Of course buying organic sends a market signal that leads growers to use fewer pesticides and other agricultural chemicals, not to mention keeps carcinogens and neurotoxins out of your diet. But according to the most comprehensive comparison to date of the nutrient content of organic vs. conventional fruits, vegetables and grains, organics contain higher levels of eight out of 11 important nutrients. Among them: polyphenols (linked to lower risk of lung cancer and heart disease, as well as to greater longevity) and antioxidants (ditto).
Since 2001 more than 40 studies comparing the nutrient content of organic and conventional foods have been published. From those and some earlier studies, the Organic Center identified 236 scientifically-valid head-to-head match ups between an organic food and a conventional one. The nutrients included antioxidants (total phenolics, total antioxidant capacity, quercetin and kaempferol), three precursors of key vitamins (Vitamins A, C, and E), two minerals (potassium and phosphorous) and total protein.
Results: the organic food trumped the conventional one in 145 match-ups, or 61 percent of the cases. Organics came out ahead in polyphenols and antioxidants in about three-quarters of the 59 match-ups of these compounds.
A big exception: Conventional produce usually had more carotenoids. That's what you’d expect: the big jolt of fertilizer applied to conventionally-grown fruits and vegetables leads to what scientists call “photosynthesis on steroids.” The fertilizer increases the production of chloroplasts inside plant cells, which increases the amount of photosynthesis and its production of sugars, which are precursors of carotenoids. As a result, conventional fruits and vegetables generally contain higher amounts of beta-carotene and Vitamin A than the organic version.
This same process means conventionally-grown fruits and vegetables generally have less vitamin C than organics, though. When a plant is flooded with nitrogen fertilizer, it grows like Jack’s beanstalk; by channeling the products of photosynthesis to simple carbohydrates, starch and carotenoids, it makes less of other compounds, notably vitamin C. (The biochemical pathway that makes vitamin C gets turned on only when a plant’s reproductive cycle starts, which in turn occurs only when a plant decides that it doesn’t have to grow any bigger—which happens later or not at all when it is heavily fertilized, as in conventional agriculture.)

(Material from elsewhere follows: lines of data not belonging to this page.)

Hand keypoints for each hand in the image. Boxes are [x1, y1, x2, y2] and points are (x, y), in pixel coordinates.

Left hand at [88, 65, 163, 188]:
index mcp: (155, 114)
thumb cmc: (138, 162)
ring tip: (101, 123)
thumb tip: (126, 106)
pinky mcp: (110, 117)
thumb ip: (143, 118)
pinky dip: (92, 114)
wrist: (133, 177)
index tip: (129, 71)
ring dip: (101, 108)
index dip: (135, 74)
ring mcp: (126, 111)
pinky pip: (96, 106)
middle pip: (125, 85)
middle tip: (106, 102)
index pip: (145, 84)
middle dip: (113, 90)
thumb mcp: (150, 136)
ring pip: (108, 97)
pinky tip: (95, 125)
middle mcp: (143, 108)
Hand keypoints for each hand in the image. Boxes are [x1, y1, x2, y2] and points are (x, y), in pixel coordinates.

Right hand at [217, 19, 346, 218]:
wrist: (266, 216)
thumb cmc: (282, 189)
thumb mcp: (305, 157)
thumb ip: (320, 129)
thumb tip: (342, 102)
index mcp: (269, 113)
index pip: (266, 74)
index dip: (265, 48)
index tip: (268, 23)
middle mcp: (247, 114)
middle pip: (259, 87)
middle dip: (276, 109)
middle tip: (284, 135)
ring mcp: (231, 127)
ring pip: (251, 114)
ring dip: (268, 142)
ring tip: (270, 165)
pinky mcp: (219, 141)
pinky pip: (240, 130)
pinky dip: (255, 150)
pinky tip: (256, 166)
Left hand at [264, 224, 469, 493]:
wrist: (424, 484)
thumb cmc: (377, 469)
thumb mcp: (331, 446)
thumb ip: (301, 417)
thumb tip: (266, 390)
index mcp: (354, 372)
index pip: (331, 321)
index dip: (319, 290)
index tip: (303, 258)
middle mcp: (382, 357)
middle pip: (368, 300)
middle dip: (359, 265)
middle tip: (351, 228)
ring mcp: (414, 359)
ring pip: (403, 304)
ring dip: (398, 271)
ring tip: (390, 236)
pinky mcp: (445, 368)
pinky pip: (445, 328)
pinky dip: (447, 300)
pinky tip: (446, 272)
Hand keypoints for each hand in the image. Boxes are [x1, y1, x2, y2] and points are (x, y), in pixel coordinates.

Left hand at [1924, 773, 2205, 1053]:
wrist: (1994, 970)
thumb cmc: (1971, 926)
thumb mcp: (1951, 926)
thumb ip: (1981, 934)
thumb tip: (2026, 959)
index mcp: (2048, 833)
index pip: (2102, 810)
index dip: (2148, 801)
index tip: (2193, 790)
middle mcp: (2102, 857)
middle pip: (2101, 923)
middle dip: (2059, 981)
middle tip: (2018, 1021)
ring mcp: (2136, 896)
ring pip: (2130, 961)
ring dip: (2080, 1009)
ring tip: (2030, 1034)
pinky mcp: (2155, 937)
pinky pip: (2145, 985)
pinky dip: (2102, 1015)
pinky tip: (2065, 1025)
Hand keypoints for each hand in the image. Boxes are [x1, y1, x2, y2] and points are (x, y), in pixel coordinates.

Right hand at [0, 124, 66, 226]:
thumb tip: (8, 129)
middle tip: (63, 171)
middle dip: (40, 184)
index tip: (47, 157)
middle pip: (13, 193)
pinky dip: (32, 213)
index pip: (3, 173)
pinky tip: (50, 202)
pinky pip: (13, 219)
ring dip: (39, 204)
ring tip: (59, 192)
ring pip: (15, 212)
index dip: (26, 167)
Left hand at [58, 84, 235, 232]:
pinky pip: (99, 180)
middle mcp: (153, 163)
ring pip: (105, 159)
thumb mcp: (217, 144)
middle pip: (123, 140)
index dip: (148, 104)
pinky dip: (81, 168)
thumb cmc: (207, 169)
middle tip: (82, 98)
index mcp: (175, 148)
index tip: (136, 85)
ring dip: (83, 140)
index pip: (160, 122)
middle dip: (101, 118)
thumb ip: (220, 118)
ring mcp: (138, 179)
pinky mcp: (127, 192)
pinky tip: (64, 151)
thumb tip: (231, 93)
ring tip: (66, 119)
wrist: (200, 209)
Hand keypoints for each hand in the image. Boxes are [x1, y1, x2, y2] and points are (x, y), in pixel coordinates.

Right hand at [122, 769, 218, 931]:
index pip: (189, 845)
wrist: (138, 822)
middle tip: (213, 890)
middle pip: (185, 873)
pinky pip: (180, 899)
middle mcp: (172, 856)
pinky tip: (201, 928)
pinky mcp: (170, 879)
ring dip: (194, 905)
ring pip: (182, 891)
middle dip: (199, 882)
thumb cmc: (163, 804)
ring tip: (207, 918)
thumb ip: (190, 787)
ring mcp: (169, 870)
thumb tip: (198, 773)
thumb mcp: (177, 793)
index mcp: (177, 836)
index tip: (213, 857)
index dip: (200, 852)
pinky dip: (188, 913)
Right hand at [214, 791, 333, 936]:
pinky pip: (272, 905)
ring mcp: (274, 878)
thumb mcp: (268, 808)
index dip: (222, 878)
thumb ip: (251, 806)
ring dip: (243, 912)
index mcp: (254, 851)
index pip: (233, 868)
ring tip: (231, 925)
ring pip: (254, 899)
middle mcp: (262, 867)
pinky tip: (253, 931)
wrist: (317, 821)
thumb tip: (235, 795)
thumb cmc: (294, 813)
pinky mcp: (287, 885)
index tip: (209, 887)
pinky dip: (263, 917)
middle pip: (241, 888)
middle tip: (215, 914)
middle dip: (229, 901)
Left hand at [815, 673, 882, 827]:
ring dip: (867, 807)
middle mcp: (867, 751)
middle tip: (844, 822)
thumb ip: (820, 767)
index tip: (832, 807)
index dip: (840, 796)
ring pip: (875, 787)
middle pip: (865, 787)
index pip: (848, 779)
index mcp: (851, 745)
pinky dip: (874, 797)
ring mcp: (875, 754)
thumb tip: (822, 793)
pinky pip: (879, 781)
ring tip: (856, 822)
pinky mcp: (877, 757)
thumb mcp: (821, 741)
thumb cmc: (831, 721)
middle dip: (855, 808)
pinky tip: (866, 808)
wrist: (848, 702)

“This is the universal point that has not been driven home yet in all the discussion of organic vs. conventional foods,” says Charles Benbrook, chief scientist of the Organic Center. “When you push a plant or an animal to ‘super-animal/plant’ levels of performance, [you] do about the same thing as putting an athlete on steroids: you shift body composition toward a particular type of cell/tissue and dilute/reduce other types.”
That’s what happens with milk. Organic milk contains higher levels of protein, basically because organic cows produce about 20 percent less milk on average than conventional cows, says Benbrook: “There is nutrient dilution. When you feed big Holsteins lots of hot feed (corn), and inject bovine growth hormone, aka somatostatin, in them, yes, they produce more milk. But as the production level increases the milk is composed of more water and less nutrients. The drop in protein is not huge—less than 20 percent—but it is definitely real.”
Next up: the Organic Center is working on a database that will show, veggie by veggie, whether organic or conventional contains more of whatever nutrient you’re interested in.